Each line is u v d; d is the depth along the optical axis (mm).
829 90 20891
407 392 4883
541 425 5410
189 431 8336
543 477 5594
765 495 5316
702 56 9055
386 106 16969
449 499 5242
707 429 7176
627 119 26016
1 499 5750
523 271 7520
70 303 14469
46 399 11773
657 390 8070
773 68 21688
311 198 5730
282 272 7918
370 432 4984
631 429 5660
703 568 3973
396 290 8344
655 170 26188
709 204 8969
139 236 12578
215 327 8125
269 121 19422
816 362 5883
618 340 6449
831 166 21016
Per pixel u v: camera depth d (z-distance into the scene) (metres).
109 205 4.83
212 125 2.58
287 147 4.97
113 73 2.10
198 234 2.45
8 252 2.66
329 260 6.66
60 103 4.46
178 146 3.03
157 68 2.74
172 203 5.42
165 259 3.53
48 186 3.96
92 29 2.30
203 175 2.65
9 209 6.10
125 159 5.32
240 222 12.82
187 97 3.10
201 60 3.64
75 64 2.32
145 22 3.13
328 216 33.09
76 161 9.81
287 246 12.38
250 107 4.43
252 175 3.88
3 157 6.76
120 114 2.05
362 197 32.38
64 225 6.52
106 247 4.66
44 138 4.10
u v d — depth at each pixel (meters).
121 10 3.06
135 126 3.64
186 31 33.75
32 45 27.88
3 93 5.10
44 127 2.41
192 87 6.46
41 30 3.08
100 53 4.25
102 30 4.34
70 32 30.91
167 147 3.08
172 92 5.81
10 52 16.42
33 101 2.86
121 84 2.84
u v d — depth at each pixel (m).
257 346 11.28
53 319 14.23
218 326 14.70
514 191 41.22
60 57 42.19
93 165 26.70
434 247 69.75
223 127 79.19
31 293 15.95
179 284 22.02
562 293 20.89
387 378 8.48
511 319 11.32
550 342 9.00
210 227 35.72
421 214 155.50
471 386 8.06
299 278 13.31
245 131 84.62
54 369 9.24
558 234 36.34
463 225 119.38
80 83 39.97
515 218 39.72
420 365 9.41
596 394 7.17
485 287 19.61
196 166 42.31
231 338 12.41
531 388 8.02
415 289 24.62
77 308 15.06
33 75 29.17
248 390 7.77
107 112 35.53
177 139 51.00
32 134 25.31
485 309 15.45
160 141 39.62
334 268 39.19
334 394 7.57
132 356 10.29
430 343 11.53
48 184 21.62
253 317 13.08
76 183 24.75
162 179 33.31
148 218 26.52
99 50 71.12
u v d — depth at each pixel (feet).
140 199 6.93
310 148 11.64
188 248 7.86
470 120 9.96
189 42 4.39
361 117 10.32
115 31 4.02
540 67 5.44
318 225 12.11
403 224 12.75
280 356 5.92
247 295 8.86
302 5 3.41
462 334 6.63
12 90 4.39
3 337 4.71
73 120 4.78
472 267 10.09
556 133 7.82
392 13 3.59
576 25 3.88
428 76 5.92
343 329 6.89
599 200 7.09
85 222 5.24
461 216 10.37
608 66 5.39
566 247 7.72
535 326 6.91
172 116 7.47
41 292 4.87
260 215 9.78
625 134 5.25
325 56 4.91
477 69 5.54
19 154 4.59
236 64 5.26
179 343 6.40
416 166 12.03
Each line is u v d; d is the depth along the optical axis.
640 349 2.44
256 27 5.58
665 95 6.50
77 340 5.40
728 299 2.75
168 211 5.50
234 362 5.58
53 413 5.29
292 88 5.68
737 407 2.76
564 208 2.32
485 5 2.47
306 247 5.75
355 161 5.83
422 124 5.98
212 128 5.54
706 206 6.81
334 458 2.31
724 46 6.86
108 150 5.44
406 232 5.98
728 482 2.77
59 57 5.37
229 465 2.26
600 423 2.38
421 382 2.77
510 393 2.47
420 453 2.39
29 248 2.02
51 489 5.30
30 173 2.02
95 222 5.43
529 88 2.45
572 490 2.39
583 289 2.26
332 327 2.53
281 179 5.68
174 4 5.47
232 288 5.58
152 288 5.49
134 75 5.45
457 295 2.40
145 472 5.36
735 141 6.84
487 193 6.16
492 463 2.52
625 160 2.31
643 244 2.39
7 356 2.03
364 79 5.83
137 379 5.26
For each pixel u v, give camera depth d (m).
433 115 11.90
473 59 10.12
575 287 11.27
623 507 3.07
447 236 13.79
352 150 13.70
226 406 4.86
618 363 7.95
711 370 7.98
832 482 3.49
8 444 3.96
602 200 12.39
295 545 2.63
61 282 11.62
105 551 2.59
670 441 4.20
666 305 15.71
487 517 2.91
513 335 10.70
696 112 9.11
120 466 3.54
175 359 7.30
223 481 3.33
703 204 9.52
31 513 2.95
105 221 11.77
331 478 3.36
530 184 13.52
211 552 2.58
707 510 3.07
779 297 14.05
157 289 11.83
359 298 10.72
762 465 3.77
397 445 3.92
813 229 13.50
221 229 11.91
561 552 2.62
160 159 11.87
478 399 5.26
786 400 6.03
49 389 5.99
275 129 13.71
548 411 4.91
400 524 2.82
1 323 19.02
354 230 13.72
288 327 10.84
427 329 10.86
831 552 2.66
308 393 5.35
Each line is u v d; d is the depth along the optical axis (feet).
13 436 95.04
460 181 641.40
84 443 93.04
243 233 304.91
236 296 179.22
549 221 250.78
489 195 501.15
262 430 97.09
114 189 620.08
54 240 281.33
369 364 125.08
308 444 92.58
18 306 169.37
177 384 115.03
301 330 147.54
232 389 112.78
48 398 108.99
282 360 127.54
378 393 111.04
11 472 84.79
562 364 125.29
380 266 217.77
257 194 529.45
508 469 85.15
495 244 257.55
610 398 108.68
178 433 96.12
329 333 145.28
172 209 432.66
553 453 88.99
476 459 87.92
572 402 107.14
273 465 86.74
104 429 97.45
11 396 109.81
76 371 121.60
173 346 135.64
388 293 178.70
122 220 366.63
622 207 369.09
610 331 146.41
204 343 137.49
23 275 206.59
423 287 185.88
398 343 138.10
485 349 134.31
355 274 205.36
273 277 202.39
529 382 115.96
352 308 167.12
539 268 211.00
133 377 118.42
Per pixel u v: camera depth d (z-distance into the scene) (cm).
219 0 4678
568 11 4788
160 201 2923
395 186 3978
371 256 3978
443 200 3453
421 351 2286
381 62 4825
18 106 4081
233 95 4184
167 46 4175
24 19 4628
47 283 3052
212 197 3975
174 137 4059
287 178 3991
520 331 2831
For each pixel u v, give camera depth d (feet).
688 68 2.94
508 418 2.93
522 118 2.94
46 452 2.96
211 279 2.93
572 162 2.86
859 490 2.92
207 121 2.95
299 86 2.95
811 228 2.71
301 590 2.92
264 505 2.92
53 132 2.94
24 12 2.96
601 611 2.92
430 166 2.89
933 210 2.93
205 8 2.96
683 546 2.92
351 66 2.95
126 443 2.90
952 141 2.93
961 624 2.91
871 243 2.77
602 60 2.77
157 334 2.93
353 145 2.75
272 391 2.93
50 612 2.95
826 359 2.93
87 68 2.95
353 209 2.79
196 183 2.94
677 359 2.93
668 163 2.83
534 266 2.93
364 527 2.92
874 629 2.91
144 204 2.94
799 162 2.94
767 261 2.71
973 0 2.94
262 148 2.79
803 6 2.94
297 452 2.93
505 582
━━━━━━━━━━━━━━━━━━━━━━━━━━━━━━
■ **To do**
Beginning with the line in which "668 163 2.83" appears, print each remaining line of the listing exactly, the last line included.

■ **Answer box**
668 163 2.83
534 266 2.93
364 527 2.92
874 629 2.91
144 204 2.94
799 162 2.94
767 261 2.71
973 0 2.94
262 148 2.79
803 6 2.94
297 452 2.93
505 582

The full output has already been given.